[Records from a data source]
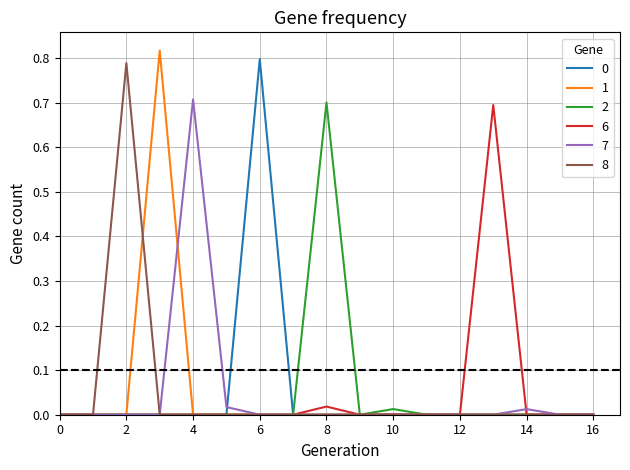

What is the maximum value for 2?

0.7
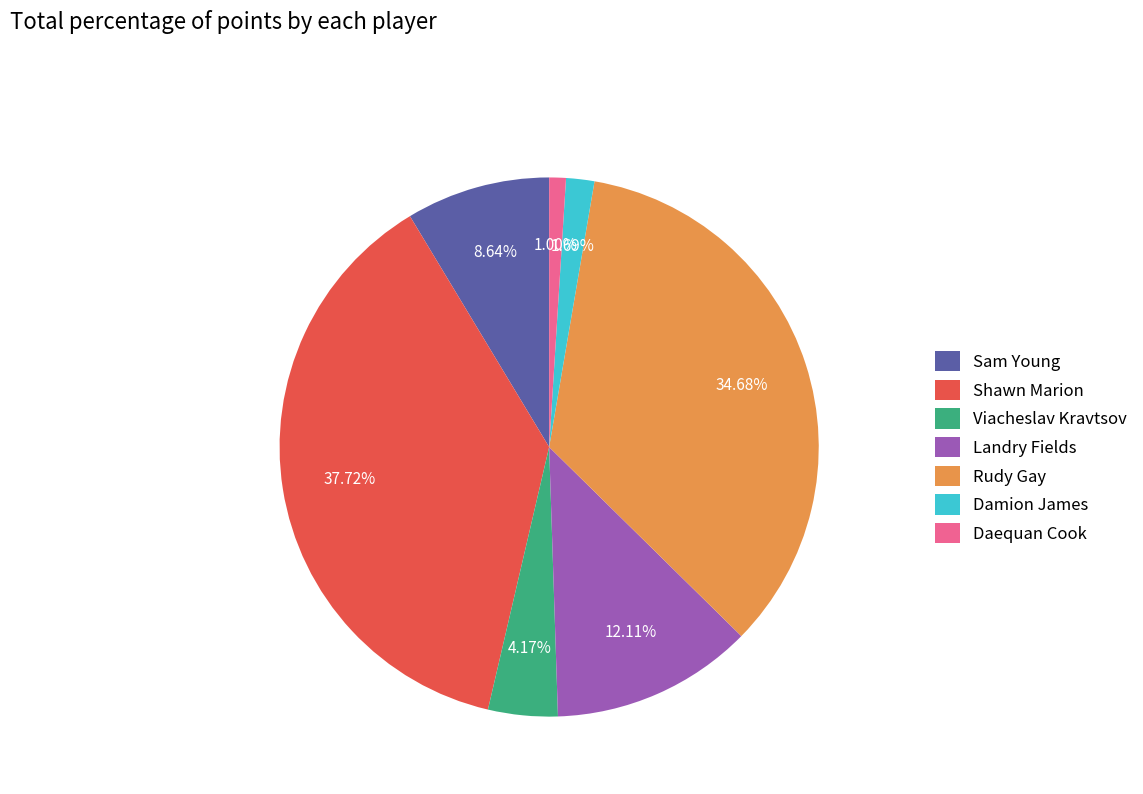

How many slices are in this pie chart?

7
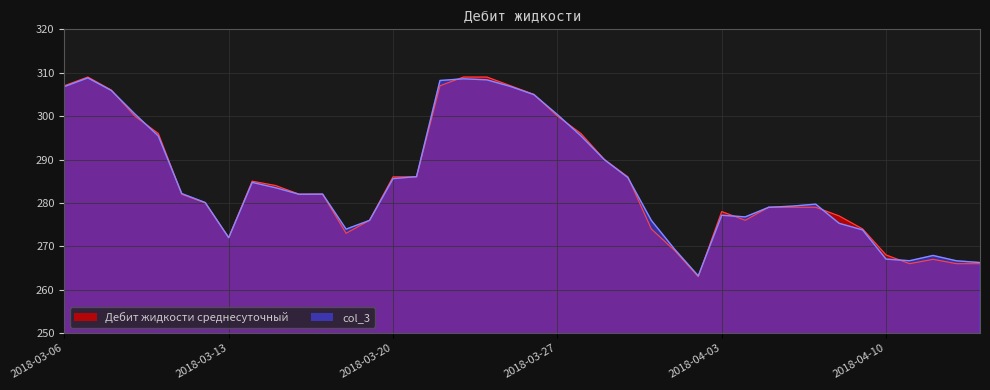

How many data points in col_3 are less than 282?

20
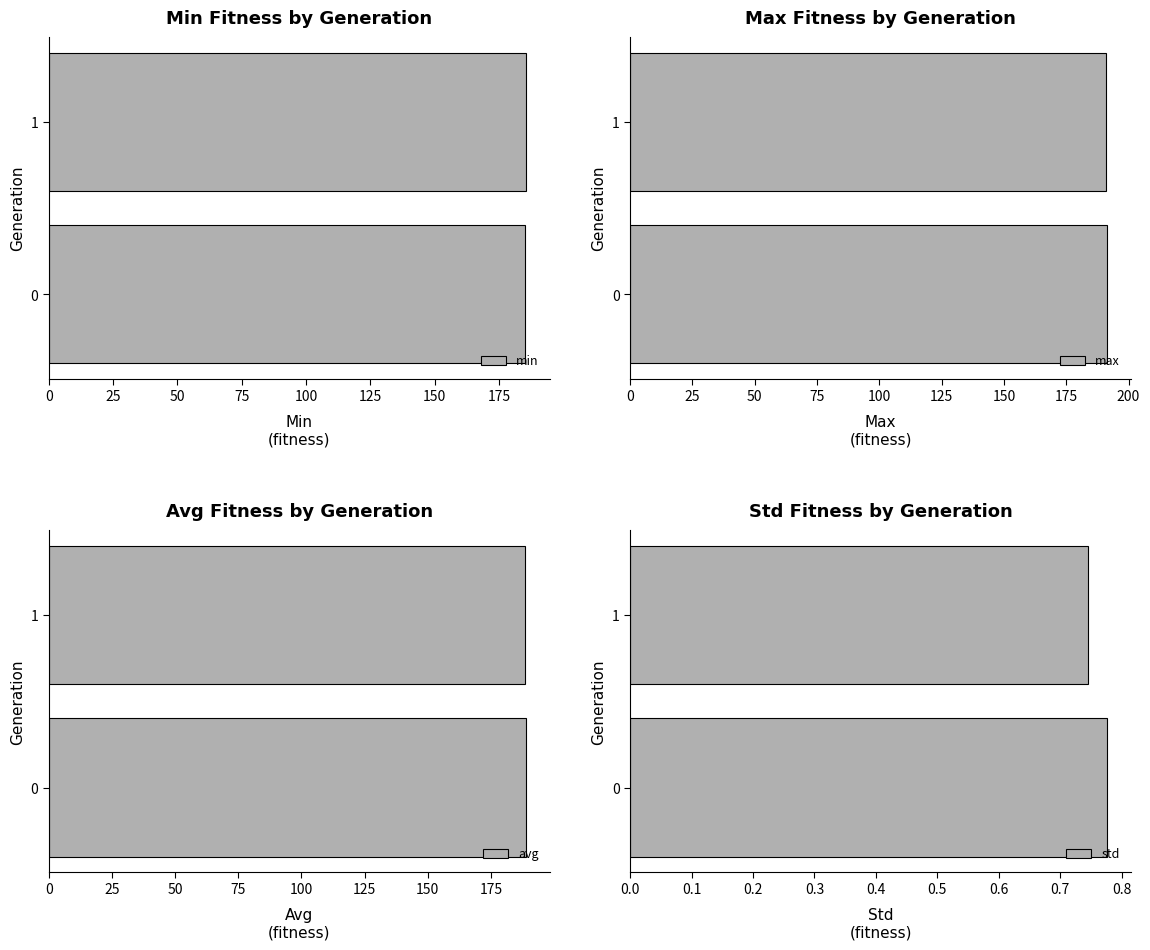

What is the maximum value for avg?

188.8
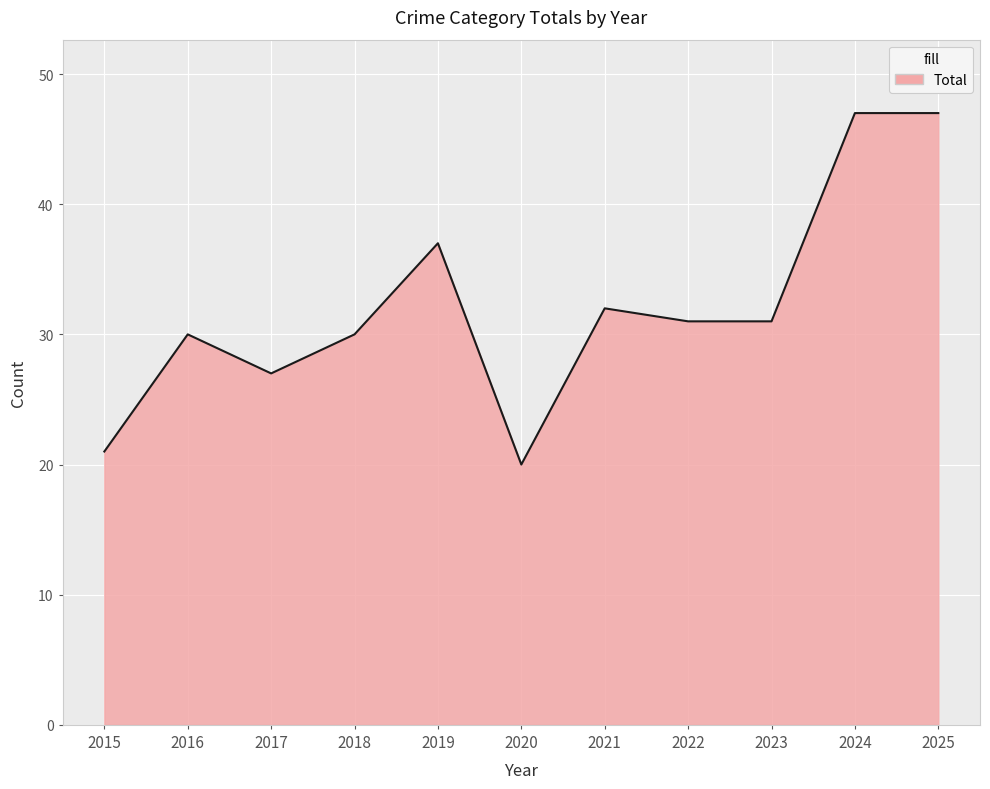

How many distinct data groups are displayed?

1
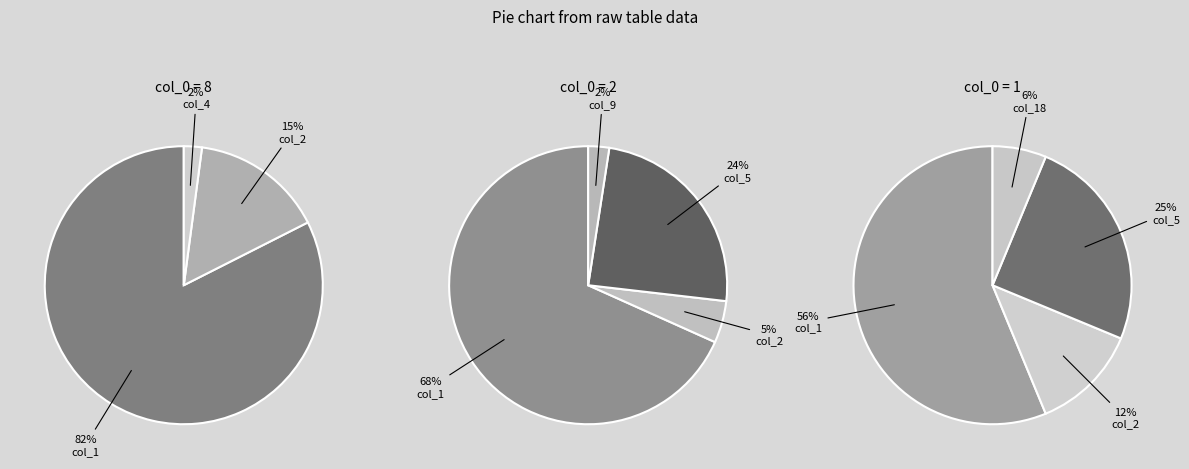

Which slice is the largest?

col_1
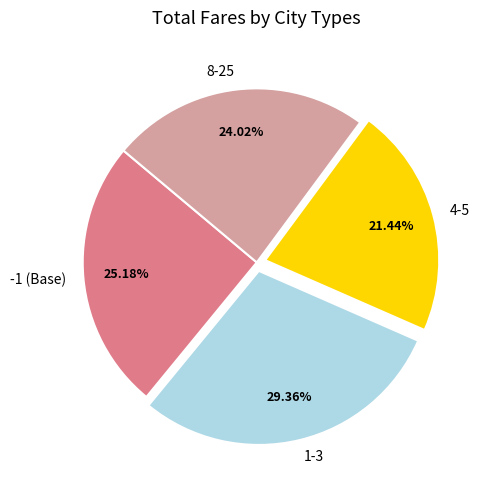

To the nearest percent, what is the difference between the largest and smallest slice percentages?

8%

--- What is expected ---
Format the text lines of these records as a numbered list, leaving out blank lines and the pictures.

--- Answer space ---
1. What is the maximum value for 2?
2. 0.7
3. How many slices are in this pie chart?
4. 7
5. How many data points in col_3 are less than 282?
6. 20
7. What is the maximum value for avg?
8. 188.8
9. How many distinct data groups are displayed?
10. 1
11. Which slice is the largest?
12. col_1
13. To the nearest percent, what is the difference between the largest and smallest slice percentages?
14. 8%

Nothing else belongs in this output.